Only two days until the new year!

  How can this be? Only two more days until the New Year, weren't we just celebrating 2013? Now 2014 is almost upon us and in all honesty I am very glad about that. There is so much I am longing to explain here on the blog about my life and all that has happened to my family and I this past year but it will just have to wait until the next year. This year has probably been the hardest most terrifying year of my life, most of it was excruciatingly painful mentally and spiritually, and I unfortunately cannot say that much good has come out of any of this...yet. I pray everyday that we will prosper after all that has been done to us and I hope one day the questions I have pondered on a daily basis will eventually be answered.
  The pain I have kept hidden away for so long has been eating away at my soul, mocking me and tauntingly exclaiming how unfair my life is, however can I possibly go on. But try as I might to push it away that voice of darkness nags me day after day, night after night never ceasing its relentless plan to destroy who I am. I was angry at God for awhile, hurt beyond all measure and almost lost touch with him. You are all probably lost right now about what I am talking about but soon I will write a series of blog posts about what transpired during the year 2013. I am in the process of healing, slowly but surely I can fell the seams of my torn heart slowly being sown back together. That's the hardest thing though, once something is broken there will always be scars that sometimes never fade. I will never forget this year, nor will I want to remember it either, one day maybe God will provide me with the answers and then again maybe he won't I really don't know.
  I am ready though, ready to move on with my life and make something of myself and seek God's wisdom and guidance wherever he may lead me. A whole new year is waiting just around the corner, it's time to take the last few steps to reach the beginning of my new season of life. It's time to move on.

WHAT YOU HAVE TO DO: For each statement about the new-year blog post, say yes or no to whether the post agrees, and quote its deciding words exactly. (a) The writer is glad that 2014 is almost here. (b) The writer says much good has already come out of the past year. (c) The writer intends to write a series of blog posts about what happened in 2013. The items that come next were drawn from a different source.

INFORMATION GIVEN:

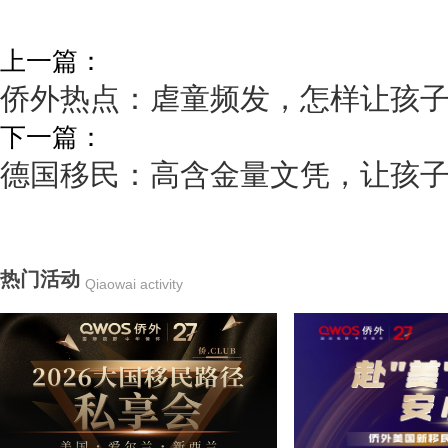
上一篇：
侨外热点：虐童频发，怎样让孩
下一篇：
德国移民：高含金量文凭，让孩
热门活动
Qiaowai activity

RESULT FOR THIS EXERCISE:
(a) Yes: "Now 2014 is almost upon us and in all honesty I am very glad about that."
(b) No: "I unfortunately cannot say that much good has come out of any of this...yet."
(c) Yes: "soon I will write a series of blog posts about what transpired during the year 2013."